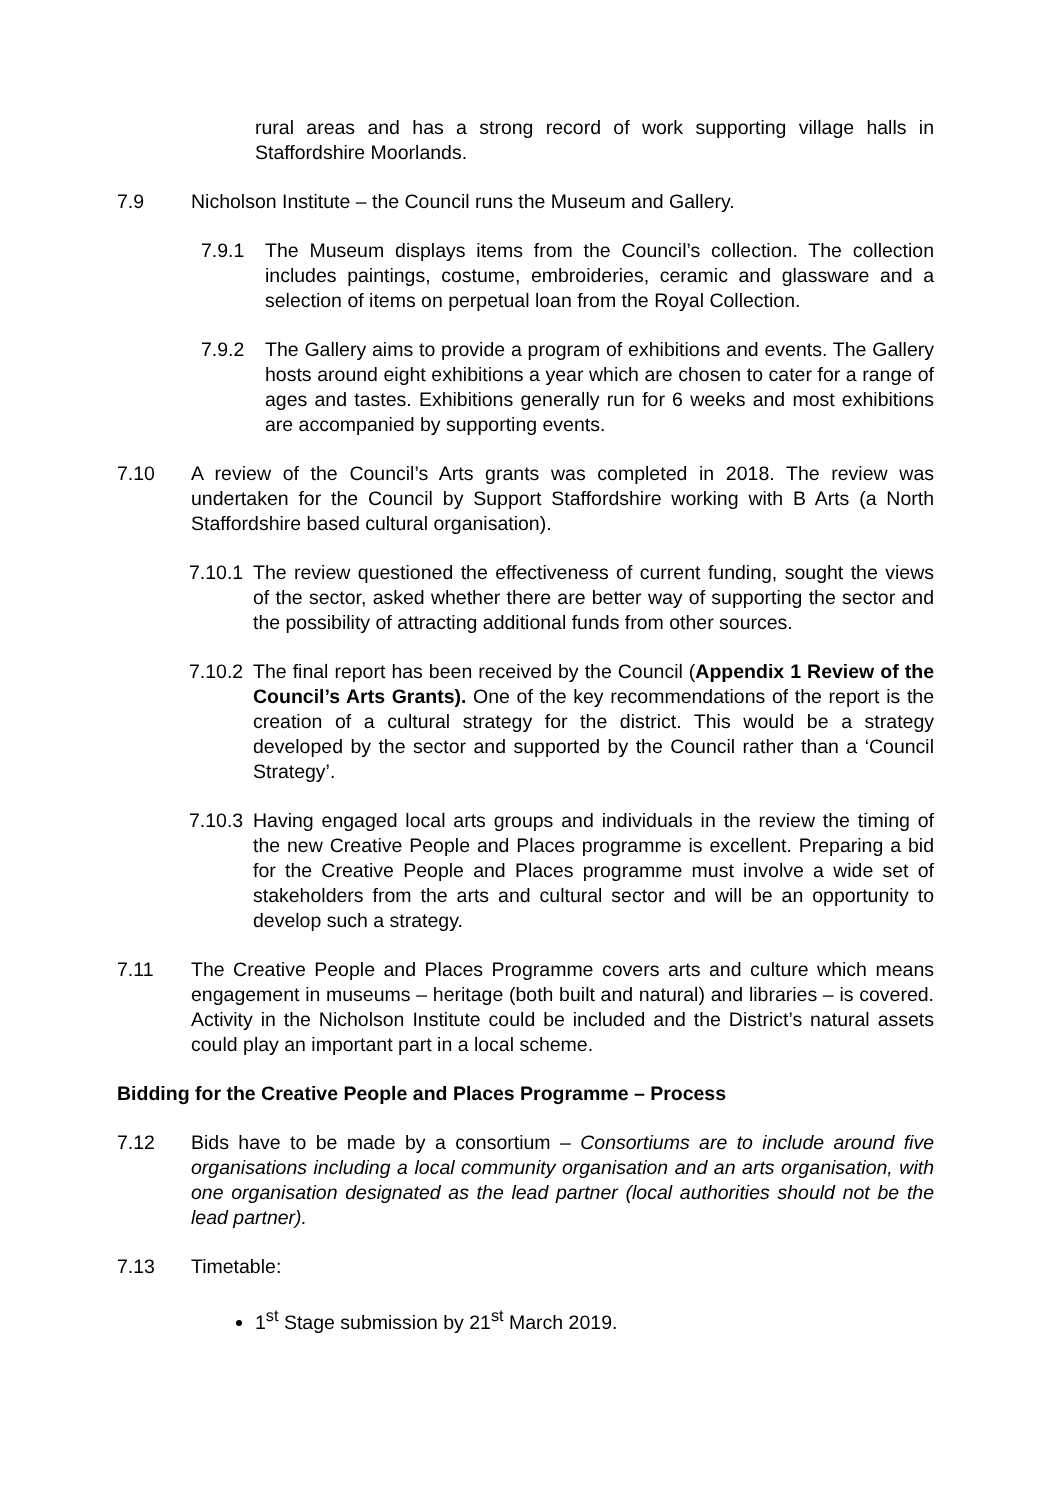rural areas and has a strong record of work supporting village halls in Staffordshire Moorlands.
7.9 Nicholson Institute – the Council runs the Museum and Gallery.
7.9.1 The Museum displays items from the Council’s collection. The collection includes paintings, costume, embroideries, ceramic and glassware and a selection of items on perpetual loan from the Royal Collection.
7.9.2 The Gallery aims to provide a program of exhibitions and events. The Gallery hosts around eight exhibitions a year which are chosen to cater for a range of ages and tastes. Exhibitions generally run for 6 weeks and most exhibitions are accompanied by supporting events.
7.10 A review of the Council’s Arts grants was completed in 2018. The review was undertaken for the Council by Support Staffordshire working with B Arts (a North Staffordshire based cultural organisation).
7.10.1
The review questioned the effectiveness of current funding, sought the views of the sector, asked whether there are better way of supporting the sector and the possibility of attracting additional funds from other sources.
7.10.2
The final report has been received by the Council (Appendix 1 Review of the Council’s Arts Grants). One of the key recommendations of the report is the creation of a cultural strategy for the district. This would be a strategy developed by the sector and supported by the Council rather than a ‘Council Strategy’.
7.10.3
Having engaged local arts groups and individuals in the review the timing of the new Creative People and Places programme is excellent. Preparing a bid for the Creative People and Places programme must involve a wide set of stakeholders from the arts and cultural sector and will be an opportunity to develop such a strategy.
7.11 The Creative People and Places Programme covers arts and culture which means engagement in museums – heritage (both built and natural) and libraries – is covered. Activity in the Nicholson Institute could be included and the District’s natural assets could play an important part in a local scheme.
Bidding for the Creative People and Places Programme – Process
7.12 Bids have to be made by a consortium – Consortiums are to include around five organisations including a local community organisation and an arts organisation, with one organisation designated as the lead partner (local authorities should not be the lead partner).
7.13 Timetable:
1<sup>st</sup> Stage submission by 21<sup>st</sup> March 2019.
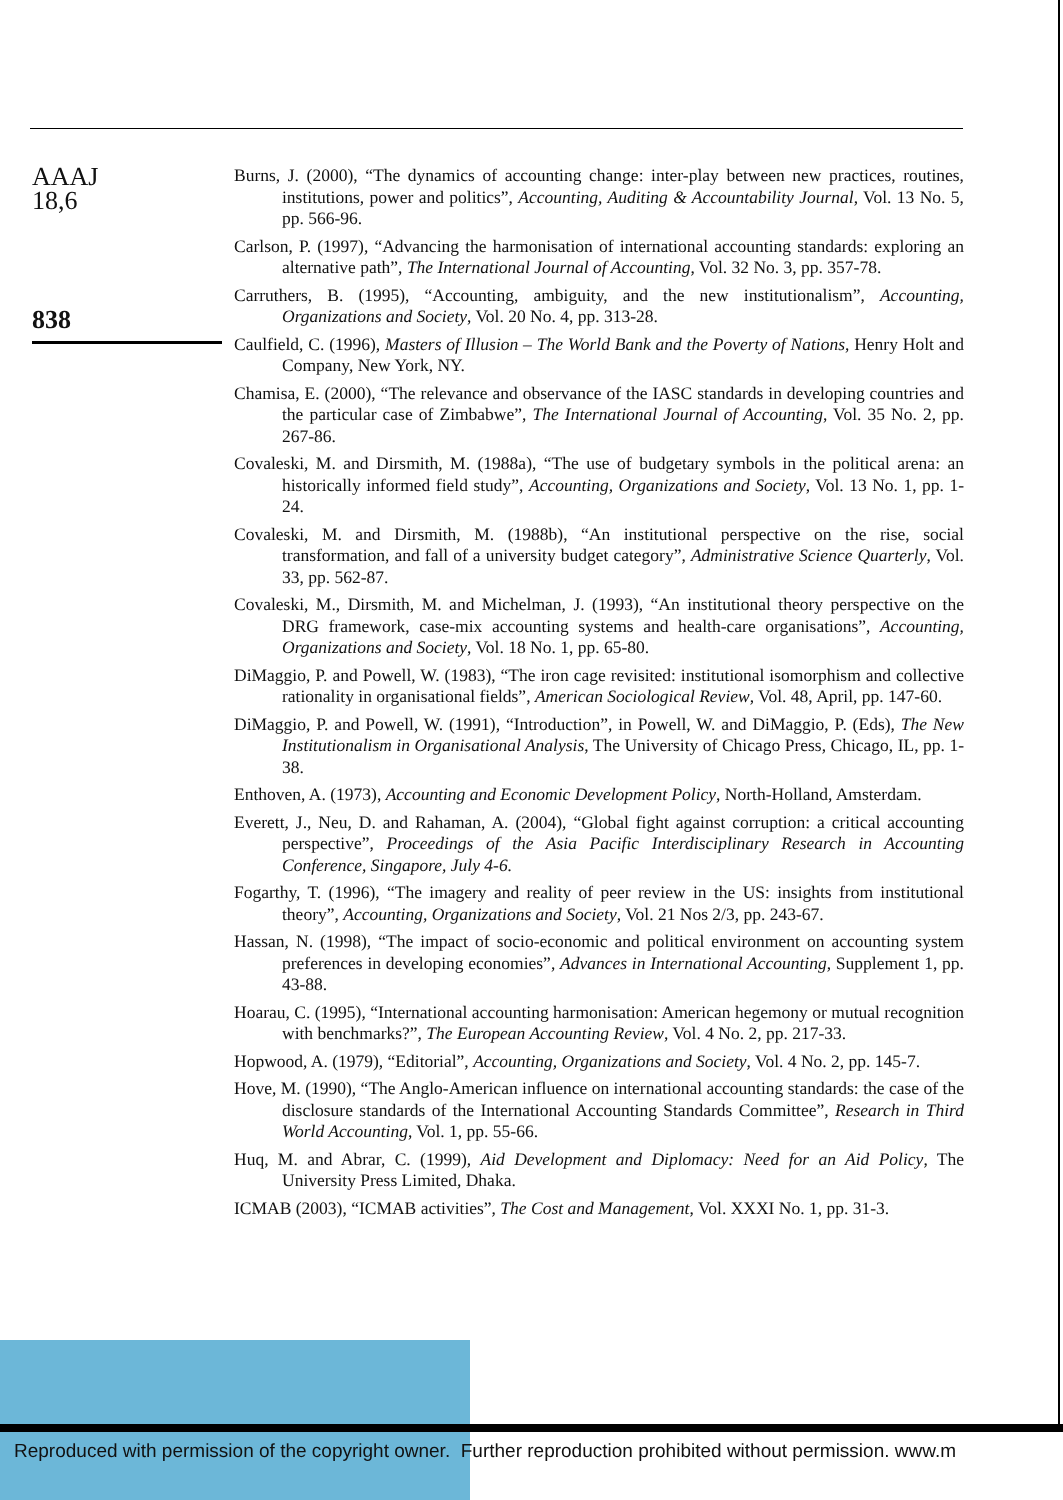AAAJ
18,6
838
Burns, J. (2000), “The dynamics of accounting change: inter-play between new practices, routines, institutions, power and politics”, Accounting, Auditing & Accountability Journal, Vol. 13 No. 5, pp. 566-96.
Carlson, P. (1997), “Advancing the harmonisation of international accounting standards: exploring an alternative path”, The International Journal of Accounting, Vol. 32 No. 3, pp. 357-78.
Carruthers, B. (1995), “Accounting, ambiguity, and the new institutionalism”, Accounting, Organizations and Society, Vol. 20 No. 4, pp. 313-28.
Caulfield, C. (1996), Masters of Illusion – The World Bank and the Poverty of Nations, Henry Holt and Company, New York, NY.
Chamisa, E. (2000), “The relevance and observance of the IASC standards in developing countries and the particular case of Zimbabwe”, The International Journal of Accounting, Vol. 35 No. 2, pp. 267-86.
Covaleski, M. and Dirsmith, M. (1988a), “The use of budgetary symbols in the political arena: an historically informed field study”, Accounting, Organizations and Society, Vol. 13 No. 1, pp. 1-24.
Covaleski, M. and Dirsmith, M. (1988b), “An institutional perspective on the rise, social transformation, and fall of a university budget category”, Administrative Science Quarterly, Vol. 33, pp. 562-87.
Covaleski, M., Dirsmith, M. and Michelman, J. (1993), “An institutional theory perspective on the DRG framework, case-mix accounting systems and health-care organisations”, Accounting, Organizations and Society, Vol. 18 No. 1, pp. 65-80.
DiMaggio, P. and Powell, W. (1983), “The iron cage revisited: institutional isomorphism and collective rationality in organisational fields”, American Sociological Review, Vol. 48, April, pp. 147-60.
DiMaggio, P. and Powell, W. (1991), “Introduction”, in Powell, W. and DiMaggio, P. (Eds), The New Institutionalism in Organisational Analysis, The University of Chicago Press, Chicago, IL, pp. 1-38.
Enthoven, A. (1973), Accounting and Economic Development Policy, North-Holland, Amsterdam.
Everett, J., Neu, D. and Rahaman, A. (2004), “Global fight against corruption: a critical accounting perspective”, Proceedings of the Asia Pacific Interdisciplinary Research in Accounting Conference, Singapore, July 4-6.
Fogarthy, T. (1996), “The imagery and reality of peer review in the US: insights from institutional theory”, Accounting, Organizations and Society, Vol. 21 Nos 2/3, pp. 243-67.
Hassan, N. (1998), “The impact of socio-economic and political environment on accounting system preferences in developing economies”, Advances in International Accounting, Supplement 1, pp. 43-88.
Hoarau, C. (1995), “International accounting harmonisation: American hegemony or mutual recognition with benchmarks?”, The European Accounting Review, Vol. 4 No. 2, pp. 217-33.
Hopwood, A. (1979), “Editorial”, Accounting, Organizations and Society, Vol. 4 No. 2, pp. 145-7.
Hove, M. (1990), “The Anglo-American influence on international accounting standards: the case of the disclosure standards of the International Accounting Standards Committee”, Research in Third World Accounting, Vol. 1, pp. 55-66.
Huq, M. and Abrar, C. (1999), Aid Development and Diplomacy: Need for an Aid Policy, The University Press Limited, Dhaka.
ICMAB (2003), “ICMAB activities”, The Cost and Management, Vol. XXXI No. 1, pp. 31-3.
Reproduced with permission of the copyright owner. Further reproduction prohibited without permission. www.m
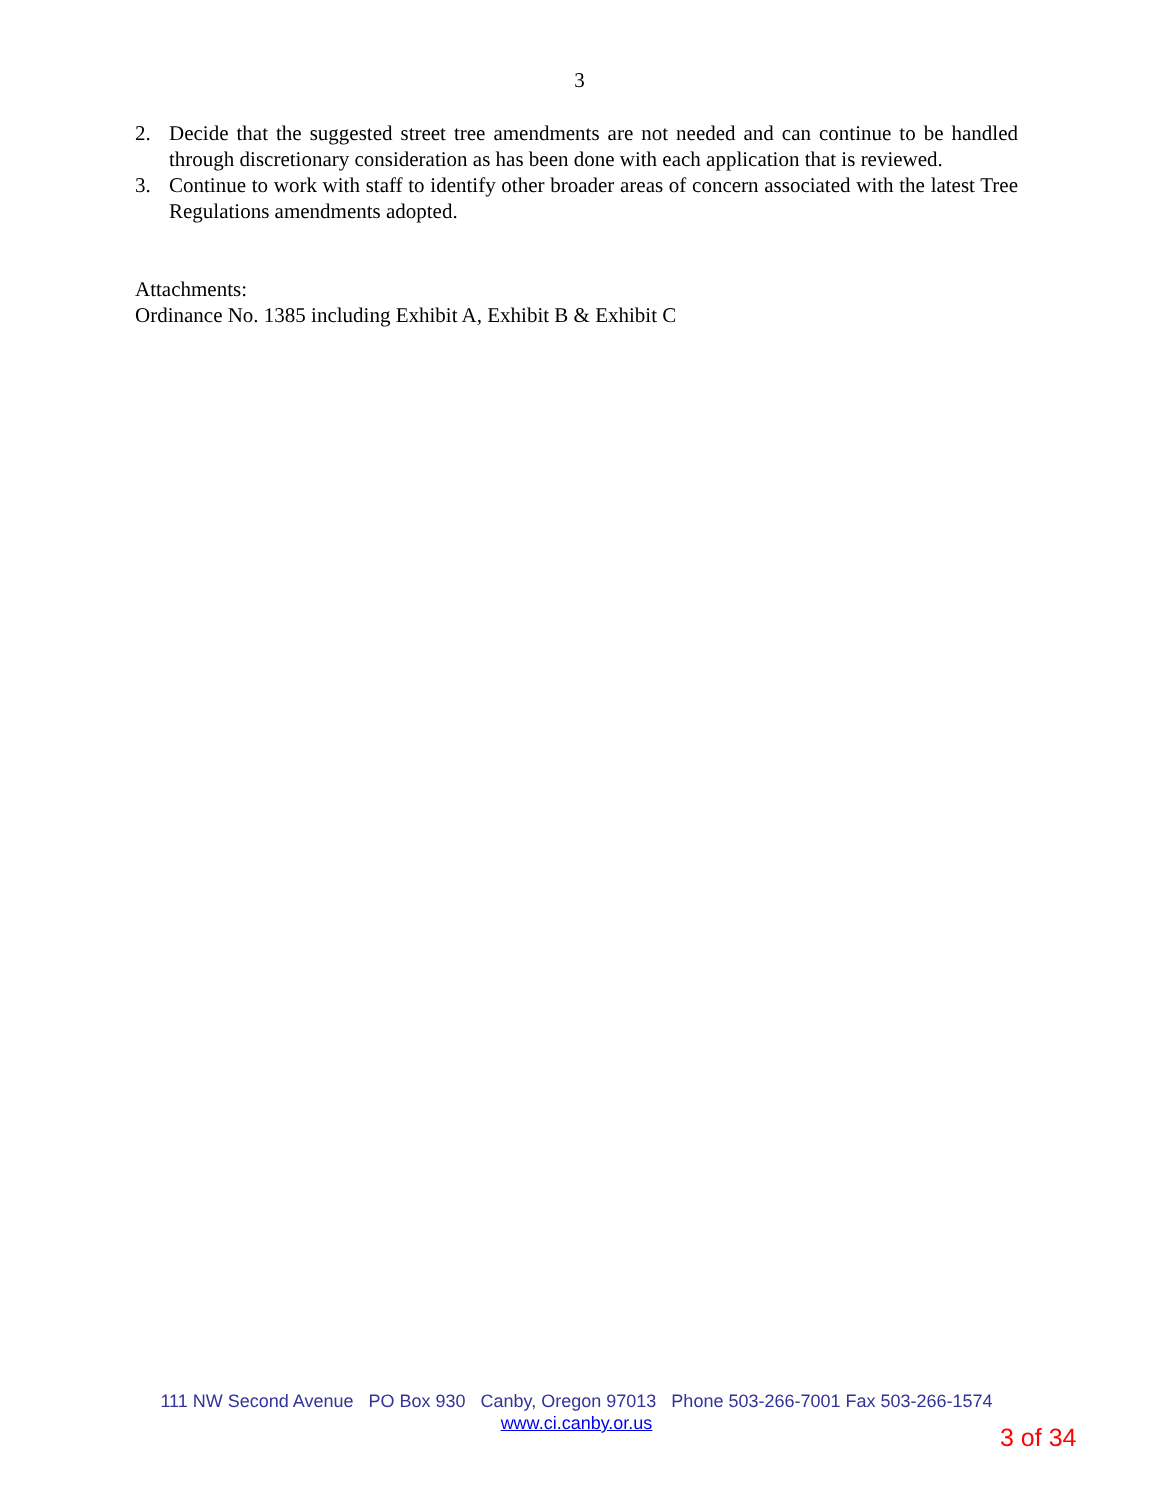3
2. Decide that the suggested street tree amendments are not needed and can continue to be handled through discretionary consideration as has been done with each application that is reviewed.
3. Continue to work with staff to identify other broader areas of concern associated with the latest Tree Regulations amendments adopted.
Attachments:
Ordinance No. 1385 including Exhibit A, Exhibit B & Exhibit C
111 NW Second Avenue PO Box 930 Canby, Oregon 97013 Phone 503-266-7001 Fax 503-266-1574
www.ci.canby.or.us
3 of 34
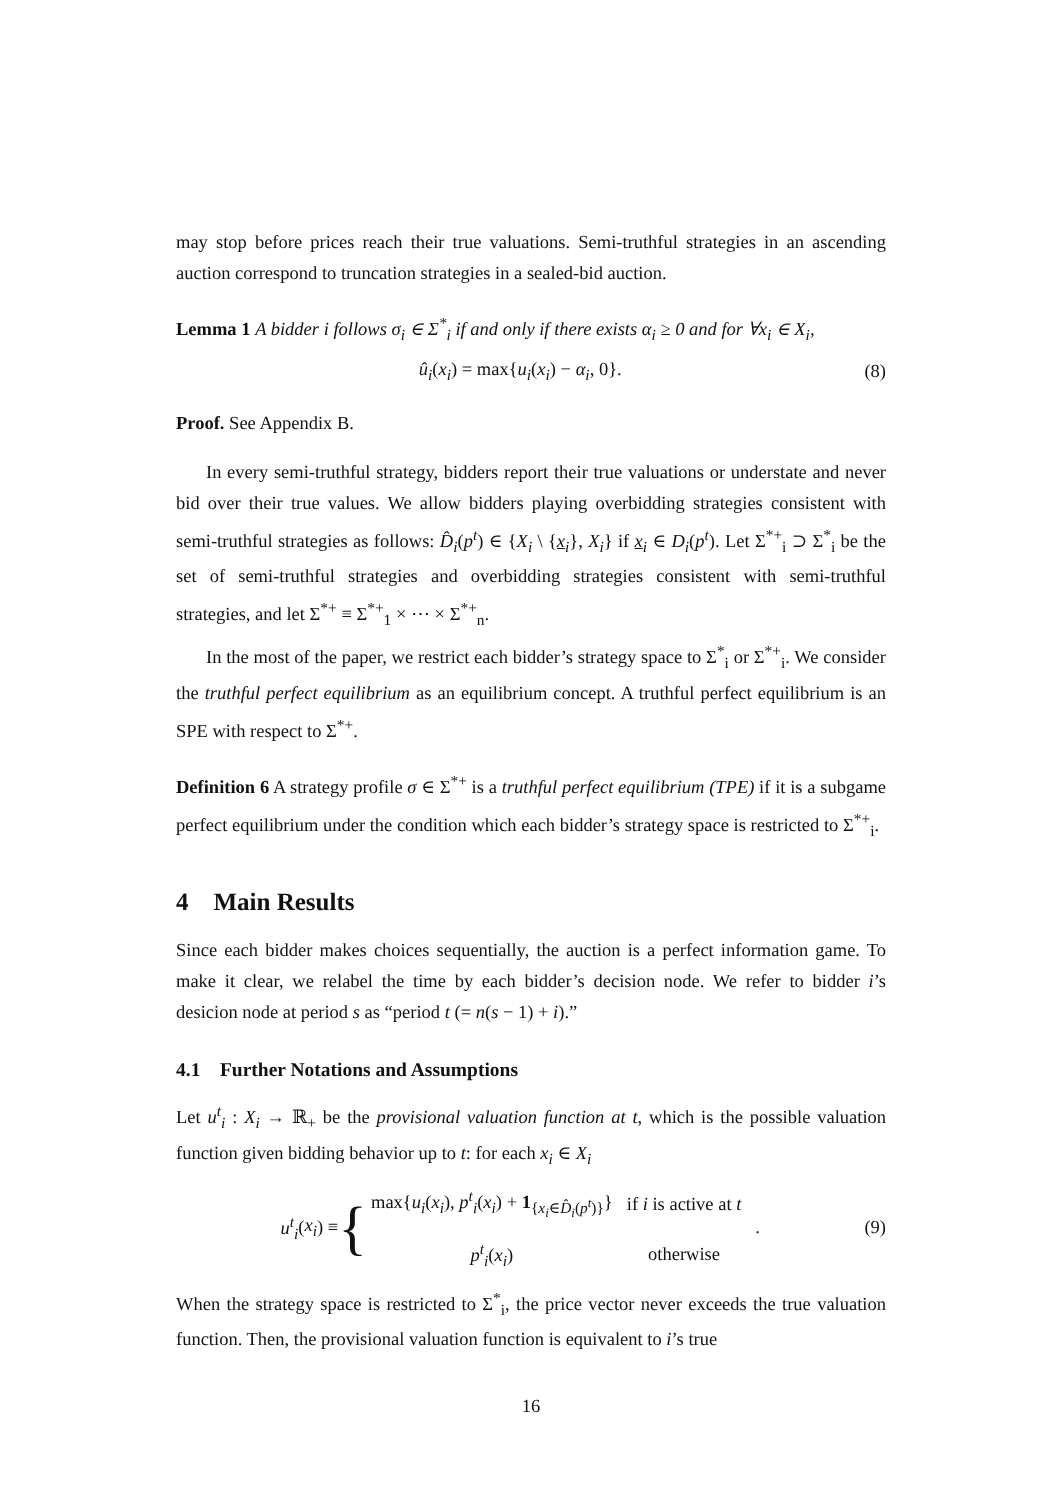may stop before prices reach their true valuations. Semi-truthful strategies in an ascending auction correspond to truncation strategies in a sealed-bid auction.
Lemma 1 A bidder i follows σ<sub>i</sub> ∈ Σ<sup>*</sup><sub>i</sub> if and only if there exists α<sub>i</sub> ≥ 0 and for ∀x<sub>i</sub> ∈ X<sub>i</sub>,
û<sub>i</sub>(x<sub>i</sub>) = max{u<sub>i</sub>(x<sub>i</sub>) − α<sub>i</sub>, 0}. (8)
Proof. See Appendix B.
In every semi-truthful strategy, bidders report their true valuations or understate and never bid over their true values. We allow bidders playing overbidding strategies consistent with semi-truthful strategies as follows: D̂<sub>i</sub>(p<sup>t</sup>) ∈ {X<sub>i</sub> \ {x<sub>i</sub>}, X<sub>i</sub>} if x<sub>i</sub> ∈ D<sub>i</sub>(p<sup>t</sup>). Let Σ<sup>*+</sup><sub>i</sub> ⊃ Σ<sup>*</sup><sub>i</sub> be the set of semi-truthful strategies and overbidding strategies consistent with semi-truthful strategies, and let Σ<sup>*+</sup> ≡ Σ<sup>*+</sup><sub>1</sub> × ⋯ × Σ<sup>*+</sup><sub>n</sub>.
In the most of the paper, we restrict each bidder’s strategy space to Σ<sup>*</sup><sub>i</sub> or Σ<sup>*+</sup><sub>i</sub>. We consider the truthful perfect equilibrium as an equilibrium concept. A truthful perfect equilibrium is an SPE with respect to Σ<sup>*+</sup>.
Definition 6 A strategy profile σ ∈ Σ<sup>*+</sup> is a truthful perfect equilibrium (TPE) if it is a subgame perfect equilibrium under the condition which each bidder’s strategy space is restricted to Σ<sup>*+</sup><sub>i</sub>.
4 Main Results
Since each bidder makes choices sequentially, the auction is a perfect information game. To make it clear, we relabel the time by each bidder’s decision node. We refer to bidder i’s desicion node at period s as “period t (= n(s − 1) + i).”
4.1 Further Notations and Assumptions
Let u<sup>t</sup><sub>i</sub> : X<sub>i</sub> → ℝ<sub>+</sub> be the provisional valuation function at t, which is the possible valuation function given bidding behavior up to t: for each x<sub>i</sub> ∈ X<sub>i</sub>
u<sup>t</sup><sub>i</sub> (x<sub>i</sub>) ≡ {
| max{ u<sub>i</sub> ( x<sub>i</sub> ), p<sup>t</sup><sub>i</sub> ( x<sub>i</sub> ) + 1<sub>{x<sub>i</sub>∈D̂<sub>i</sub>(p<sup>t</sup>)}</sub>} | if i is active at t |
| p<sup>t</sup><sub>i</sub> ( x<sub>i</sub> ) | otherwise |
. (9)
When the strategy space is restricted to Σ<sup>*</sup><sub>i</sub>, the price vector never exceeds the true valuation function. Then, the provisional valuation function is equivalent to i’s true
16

+++++

With the first line being the one containing "April, pp. 147-60." and the last line the one containing "1, pp. 43-88.", transcribe exactly the lines above that fall in that range.

DiMaggio, P. and Powell, W. (1983), “The iron cage revisited: institutional isomorphism and collective rationality in organisational fields”, American Sociological Review, Vol. 48, April, pp. 147-60.
DiMaggio, P. and Powell, W. (1991), “Introduction”, in Powell, W. and DiMaggio, P. (Eds), The New Institutionalism in Organisational Analysis, The University of Chicago Press, Chicago, IL, pp. 1-38.
Enthoven, A. (1973), Accounting and Economic Development Policy, North-Holland, Amsterdam.
Everett, J., Neu, D. and Rahaman, A. (2004), “Global fight against corruption: a critical accounting perspective”, Proceedings of the Asia Pacific Interdisciplinary Research in Accounting Conference, Singapore, July 4-6.
Fogarthy, T. (1996), “The imagery and reality of peer review in the US: insights from institutional theory”, Accounting, Organizations and Society, Vol. 21 Nos 2/3, pp. 243-67.
Hassan, N. (1998), “The impact of socio-economic and political environment on accounting system preferences in developing economies”, Advances in International Accounting, Supplement 1, pp. 43-88.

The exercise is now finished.